##### RECORDS TO PROCESS

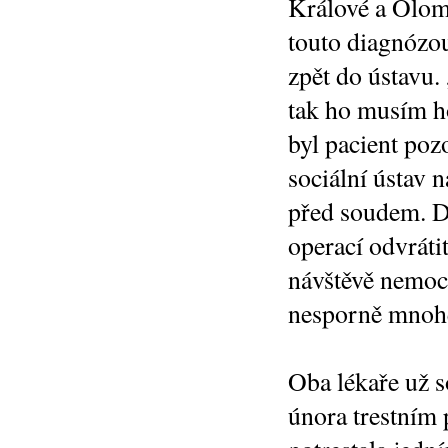
Králové a Olomo
touto diagnózou
zpět do ústavu. 
tak ho musím ho
byl pacient po
sociální ústav 
před soudem. D
operací odvráti
návštěvě nemocn
nesporně mnohem
Oba lékaře už 
února trestním 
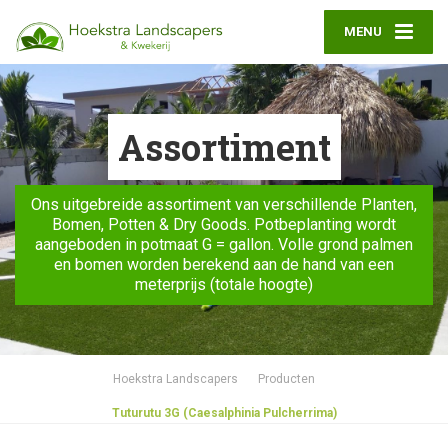
MENU
Assortiment
Ons uitgebreide assortiment van verschillende Planten,
Bomen, Potten & Dry Goods. Potbeplanting wordt
aangeboden in potmaat G = gallon. Volle grond palmen
en bomen worden berekend aan de hand van een
meterprijs (totale hoogte)
Hoekstra Landscapers
Producten
Tuturutu 3G (Caesalphinia Pulcherrima)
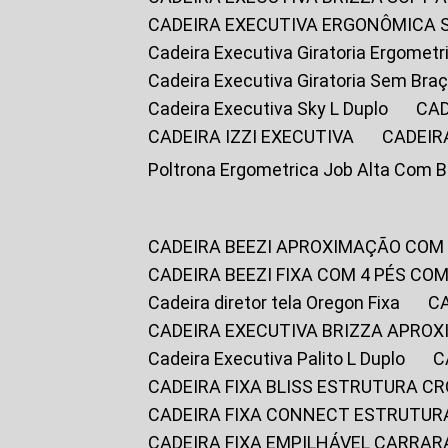
CADEIRA EXECUTIVA ERGONÔMICA 
Cadeira Executiva Giratoria Ergomet
Cadeira Executiva Giratoria Sem Bra
Cadeira Executiva Sky L Duplo
CA
CADEIRA IZZI EXECUTIVA
CADEIR
Poltrona Ergometrica Job Alta Com 
CADEIRA BEEZI APROXIMAÇÃO COM
CADEIRA BEEZI FIXA COM 4 PÉS C
Cadeira diretor tela Oregon Fixa
CADEIRA EXECUTIVA BRIZZA APRO
Cadeira Executiva Palito L Duplo
CADEIRA FIXA BLISS ESTRUTURA 
CADEIRA FIXA CONNECT ESTRUTU
CADEIRA FIXA EMPILHÁVEL CARRAR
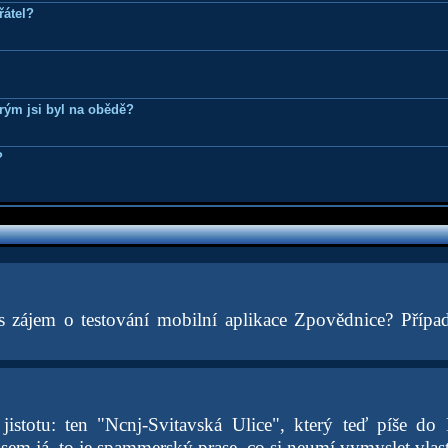
řátel?
erým jsi byl na obědě?
?
s zájem o testování mobilní aplikace Zpovědnice? Přípa
jistotu: ten "Ncnj-Svitavská Ulice", který teď píše do
sem já, to je spammerský prase, co si neumí vymyslet vlas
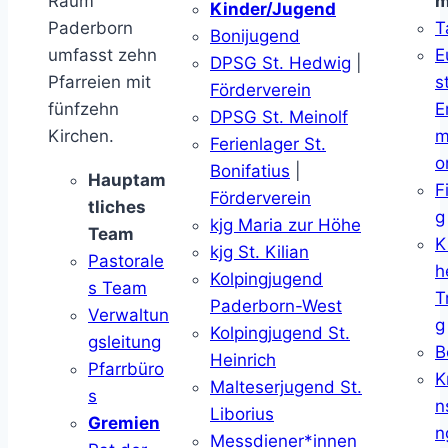
Raum
m
Kinder/Jugend
Paderborn
T
Bonijugend
umfasst zehn
E
DPSG St. Hedwig
|
Pfarreien mit
s
Förderverein
fünfzehn
E
DPSG St. Meinolf
Kirchen.
m
Ferienlager St.
o
Bonifatius
|
Hauptam
F
Förderverein
tliches
g
kjg Maria zur Höhe
Team
K
kjg St. Kilian
Pastorale
h
Kolpingjugend
s Team
T
Paderborn-West
Verwaltun
g
Kolpingjugend St.
gsleitung
B
Heinrich
Pfarrbüro
K
Malteserjugend St.
s
n
Liborius
Gremien
n
Messdiener*innen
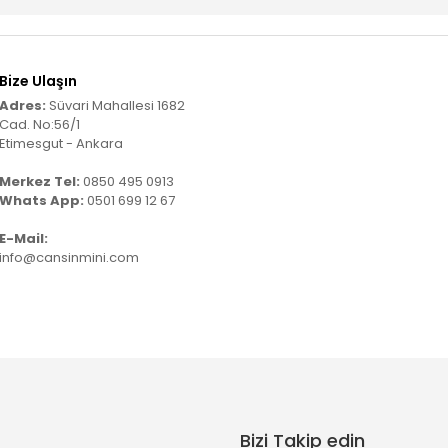
Bize Ulaşın
Adres:
Süvari Mahallesi 1682
Cad. No:56/1
Etimesgut - Ankara
Merkez Tel:
0850 495 0913
Whats App:
0501 699 12 67
E-Mail:
info@cansinmini.com
Bizi Takip edin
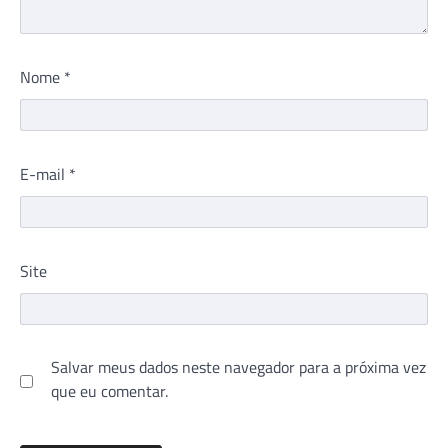
Nome
*
E-mail
*
Site
Salvar meus dados neste navegador para a próxima vez
que eu comentar.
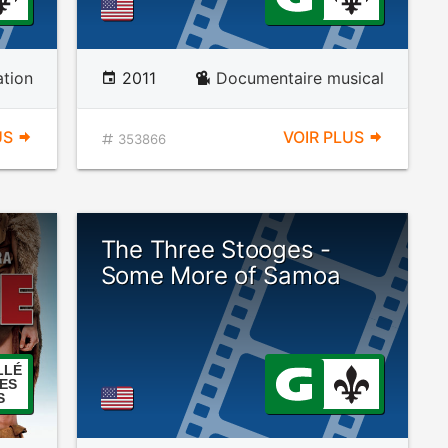
tion
2011
Documentaire musical
US
VOIR PLUS
353866
The Three Stooges -
Some More of Samoa
LLÉ
ES
S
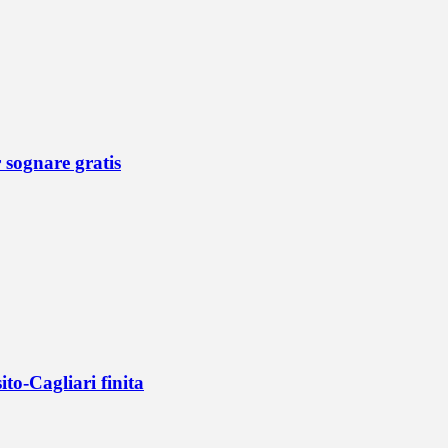
r sognare gratis
ito-Cagliari finita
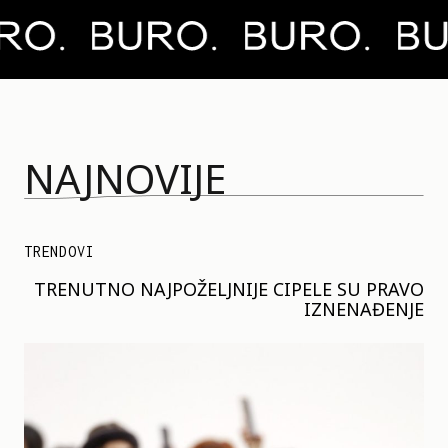
NAJNOVIJE
TRENDOVI
TRENUTNO NAJPOŽELJNIJE CIPELE SU PRAVO
IZNENAĐENJE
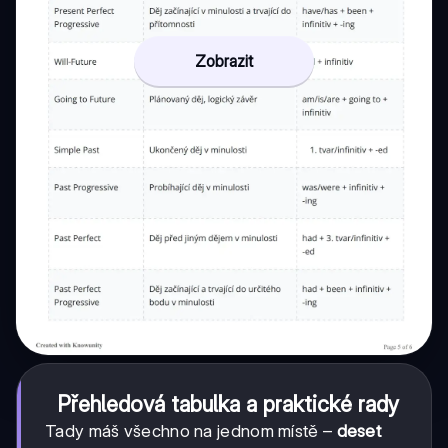
Zobrazit
Přehledová tabulka a praktické rady
Tady máš všechno na jednom místě –
deset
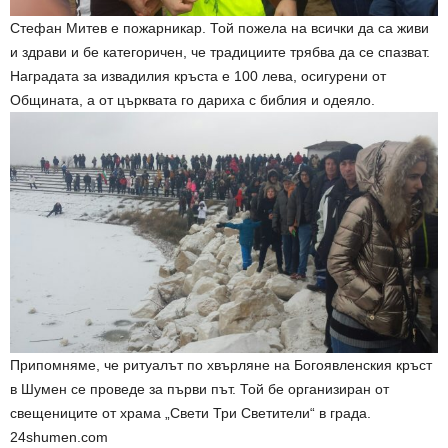
Стефан Митев е пожарникар. Той пожела на всички да са живи
и здрави и бе категоричен, че традициите трябва да се спазват.
Наградата за извадилия кръста е 100 лева, осигурени от
Общината, а от църквата го дариха с библия и одеяло.
Припомняме, че ритуалът по хвърляне на Богоявленския кръст
в Шумен се проведе за първи път. Той бе организиран от
свещениците от храма „Свети Три Светители“ в града.
24shumen.com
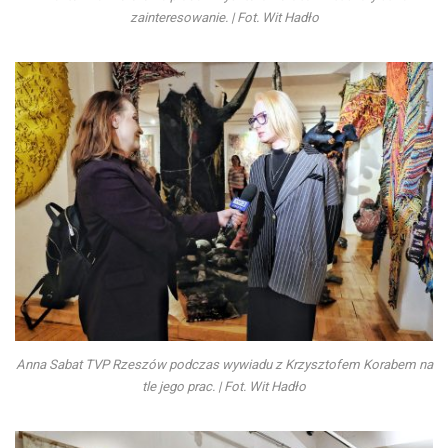
zainteresowanie. | Fot. Wit Hadło
Anna Sabat TVP Rzeszów podczas wywiadu z Krzysztofem Korabem na
tle jego prac. | Fot. Wit Hadło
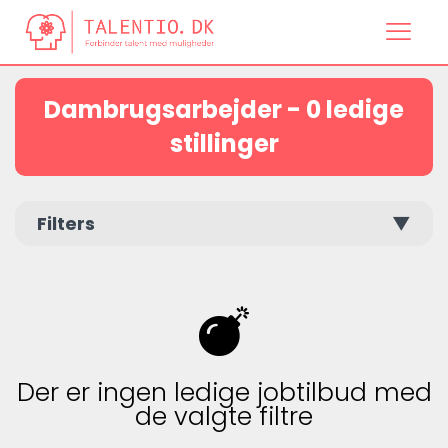
Dambrugsarbejder - 0 ledige
stillinger
Filters
▼
Der er ingen ledige jobtilbud med
de valgte filtre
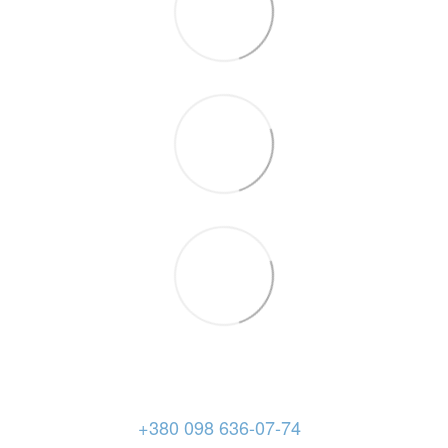
+380 098 636-07-74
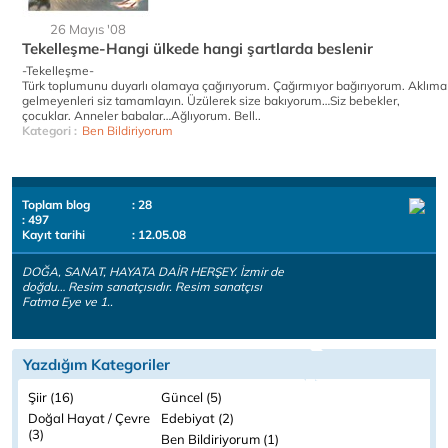
26 Mayıs '08
Tekelleşme-Hangi ülkede hangi şartlarda beslenir
-Tekelleşme-
Türk toplumunu duyarlı olamaya çağırıyorum. Çağırmıyor bağırıyorum. Aklıma
gelmeyenleri siz tamamlayın. Üzülerek size bakıyorum…Siz bebekler,
çocuklar. Anneler babalar…Ağlıyorum. Bell..
Kategori :
Ben Bildiriyorum
Toplam blog
: 28
: 497
Kayıt tarihi
: 12.05.08
DOĞA, SANAT, HAYATA DAİR HERŞEY. İzmir de
doğdu… Resim sanatçısıdır. Resim sanatçısı
Fatma Eye ve 1..
Yazdığım Kategoriler
Şiir (16)
Güncel (5)
Doğal Hayat / Çevre
Edebiyat (2)
(3)
Ben Bildiriyorum (1)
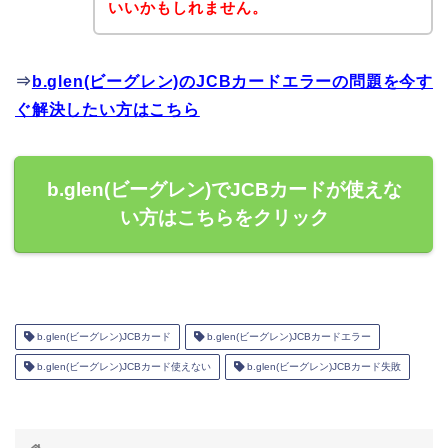
いいかもしれません。
⇒
b.glen(ビーグレン)のJCBカードエラーの問題を今す
ぐ解決したい方はこちら
b.glen(ビーグレン)でJCBカードが使えな
い方はこちらをクリック
b.glen(ビーグレン)JCBカード
b.glen(ビーグレン)JCBカードエラー
b.glen(ビーグレン)JCBカード使えない
b.glen(ビーグレン)JCBカード失敗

##########

▶ [WHAT TO DO]: Compute how many lines of the records above hold the string "BEEZI". Give the number with no other output.

▶ [COMPLETED EXERCISE]: 2